§ **Source extract**
##############################

UCSC Lab 17
Poli 101
LAB 17
Multiple Regression
PURPOSE
 To learn how to perform and interpret multiple regression analysis.
 To understand the meaning and use of Beta.
 To learn about different regression procedures.
MAIN POINTS
Multiple Regression
 Regression analysis can be performed with more than one independent variable. Regression involving two or more independent variables is called multiple regression.
 Hence, the multiple regression equation takes the form:
 Y = A + b_{1}x_{1} + b_{2}x_{2} +b_{3}x_{3} … + b_{n}x_{n}
 Dependent Variable = Constant + (Coefficient_{1} X Independent Variable_{1}) + (Coefficient_{2} X Independent Variable_{2}) + (Coefficient_{3} X Independent Variable_{3}) + … etc.
 Y is the predicted value of the dependent variable given the values of the independent variables (X_{1}, X_{2,} X_{3}…etc.).
 What is unique about multiple regression is that for each of the independent variables, the analysis controls for the effect of the other independent variables. This means that the effect of any independent variable is estimated apart from the effect of all the other independent variables. In this way, it accomplishes the same sort of controlled comparisons as control tables.
 Interpretation of the unstandardized coefficients (b) is much as it is in bivariate regression, i.e., a unit of change in the independent variable affects the dependent variable by a factor indicated by the regression coefficient (b). Only in this case it does so while controlling for the effects of the other independent variables.

##############################

§ **Record set**
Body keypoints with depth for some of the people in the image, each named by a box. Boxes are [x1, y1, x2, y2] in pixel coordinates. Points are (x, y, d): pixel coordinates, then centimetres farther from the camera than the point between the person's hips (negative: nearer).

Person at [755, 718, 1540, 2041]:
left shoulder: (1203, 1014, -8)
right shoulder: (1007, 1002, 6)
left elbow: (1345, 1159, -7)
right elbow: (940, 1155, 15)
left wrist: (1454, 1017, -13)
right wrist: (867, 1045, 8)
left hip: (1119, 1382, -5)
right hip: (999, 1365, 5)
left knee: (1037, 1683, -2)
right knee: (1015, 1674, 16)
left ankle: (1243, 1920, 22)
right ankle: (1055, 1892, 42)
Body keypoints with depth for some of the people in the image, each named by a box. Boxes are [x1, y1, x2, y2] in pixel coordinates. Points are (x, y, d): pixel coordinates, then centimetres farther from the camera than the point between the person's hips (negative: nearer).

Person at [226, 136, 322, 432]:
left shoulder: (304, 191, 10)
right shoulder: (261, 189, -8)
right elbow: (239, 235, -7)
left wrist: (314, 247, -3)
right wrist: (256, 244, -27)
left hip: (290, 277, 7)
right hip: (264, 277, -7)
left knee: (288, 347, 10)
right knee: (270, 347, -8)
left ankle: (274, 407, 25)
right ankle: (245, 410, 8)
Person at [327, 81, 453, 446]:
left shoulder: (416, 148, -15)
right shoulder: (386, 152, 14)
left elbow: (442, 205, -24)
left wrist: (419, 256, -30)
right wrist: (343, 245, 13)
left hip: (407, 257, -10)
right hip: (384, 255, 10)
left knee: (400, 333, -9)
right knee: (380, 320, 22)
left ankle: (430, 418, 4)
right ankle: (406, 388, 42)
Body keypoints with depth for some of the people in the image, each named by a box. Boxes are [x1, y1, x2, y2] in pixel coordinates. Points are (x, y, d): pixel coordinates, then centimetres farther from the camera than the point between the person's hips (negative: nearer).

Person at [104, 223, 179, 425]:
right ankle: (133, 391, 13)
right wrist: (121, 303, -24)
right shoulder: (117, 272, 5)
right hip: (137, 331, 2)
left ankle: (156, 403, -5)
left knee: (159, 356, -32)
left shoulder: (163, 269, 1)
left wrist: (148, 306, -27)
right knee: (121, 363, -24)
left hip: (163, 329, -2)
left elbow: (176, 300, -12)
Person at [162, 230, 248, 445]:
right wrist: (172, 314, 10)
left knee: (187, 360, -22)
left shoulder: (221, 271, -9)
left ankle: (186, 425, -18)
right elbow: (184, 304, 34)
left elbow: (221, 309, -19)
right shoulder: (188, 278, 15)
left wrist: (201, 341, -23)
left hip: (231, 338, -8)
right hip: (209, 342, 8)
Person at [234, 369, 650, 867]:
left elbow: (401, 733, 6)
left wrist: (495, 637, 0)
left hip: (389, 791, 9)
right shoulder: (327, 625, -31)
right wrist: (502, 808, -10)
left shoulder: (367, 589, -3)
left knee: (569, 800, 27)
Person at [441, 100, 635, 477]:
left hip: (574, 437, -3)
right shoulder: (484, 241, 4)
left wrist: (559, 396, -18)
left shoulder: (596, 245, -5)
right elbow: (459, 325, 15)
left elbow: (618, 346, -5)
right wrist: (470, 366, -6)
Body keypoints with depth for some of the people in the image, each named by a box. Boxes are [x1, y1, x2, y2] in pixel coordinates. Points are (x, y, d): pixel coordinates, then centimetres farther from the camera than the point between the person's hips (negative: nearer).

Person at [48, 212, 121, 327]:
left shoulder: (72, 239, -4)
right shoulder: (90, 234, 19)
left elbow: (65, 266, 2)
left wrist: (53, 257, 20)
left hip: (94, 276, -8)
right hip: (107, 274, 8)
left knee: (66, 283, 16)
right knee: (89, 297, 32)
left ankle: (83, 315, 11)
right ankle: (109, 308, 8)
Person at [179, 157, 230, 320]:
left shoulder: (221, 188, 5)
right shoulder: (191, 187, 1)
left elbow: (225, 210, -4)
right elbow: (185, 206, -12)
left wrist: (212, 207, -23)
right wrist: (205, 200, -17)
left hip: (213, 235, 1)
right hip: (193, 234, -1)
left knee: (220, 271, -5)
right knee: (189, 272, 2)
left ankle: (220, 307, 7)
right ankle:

##############################

§ **To do**
A. Print the multiple regression lab handout in full, word for word.
B. From the records, give back verbatim the lines starting at the one that contains "left hip: (1119, 1382, -5)" and ending at the one that contains "right ankle: (245, 410, 8)", with both of those lines included.

§ **Per-task outputs**
A.
UCSC Lab 17
Poli 101
LAB 17
Multiple Regression
PURPOSE
 To learn how to perform and interpret multiple regression analysis.
 To understand the meaning and use of Beta.
 To learn about different regression procedures.
MAIN POINTS
Multiple Regression
 Regression analysis can be performed with more than one independent variable. Regression involving two or more independent variables is called multiple regression.
 Hence, the multiple regression equation takes the form:
 Y = A + b_{1}x_{1} + b_{2}x_{2} +b_{3}x_{3} … + b_{n}x_{n}
 Dependent Variable = Constant + (Coefficient_{1} X Independent Variable_{1}) + (Coefficient_{2} X Independent Variable_{2}) + (Coefficient_{3} X Independent Variable_{3}) + … etc.
 Y is the predicted value of the dependent variable given the values of the independent variables (X_{1}, X_{2,} X_{3}…etc.).
 What is unique about multiple regression is that for each of the independent variables, the analysis controls for the effect of the other independent variables. This means that the effect of any independent variable is estimated apart from the effect of all the other independent variables. In this way, it accomplishes the same sort of controlled comparisons as control tables.
 Interpretation of the unstandardized coefficients (b) is much as it is in bivariate regression, i.e., a unit of change in the independent variable affects the dependent variable by a factor indicated by the regression coefficient (b). Only in this case it does so while controlling for the effects of the other independent variables.

B.
left hip: (1119, 1382, -5)
right hip: (999, 1365, 5)
left knee: (1037, 1683, -2)
right knee: (1015, 1674, 16)
left ankle: (1243, 1920, 22)
right ankle: (1055, 1892, 42)
Body keypoints with depth for some of the people in the image, each named by a box. Boxes are [x1, y1, x2, y2] in pixel coordinates. Points are (x, y, d): pixel coordinates, then centimetres farther from the camera than the point between the person's hips (negative: nearer).

Person at [226, 136, 322, 432]:
left shoulder: (304, 191, 10)
right shoulder: (261, 189, -8)
right elbow: (239, 235, -7)
left wrist: (314, 247, -3)
right wrist: (256, 244, -27)
left hip: (290, 277, 7)
right hip: (264, 277, -7)
left knee: (288, 347, 10)
right knee: (270, 347, -8)
left ankle: (274, 407, 25)
right ankle: (245, 410, 8)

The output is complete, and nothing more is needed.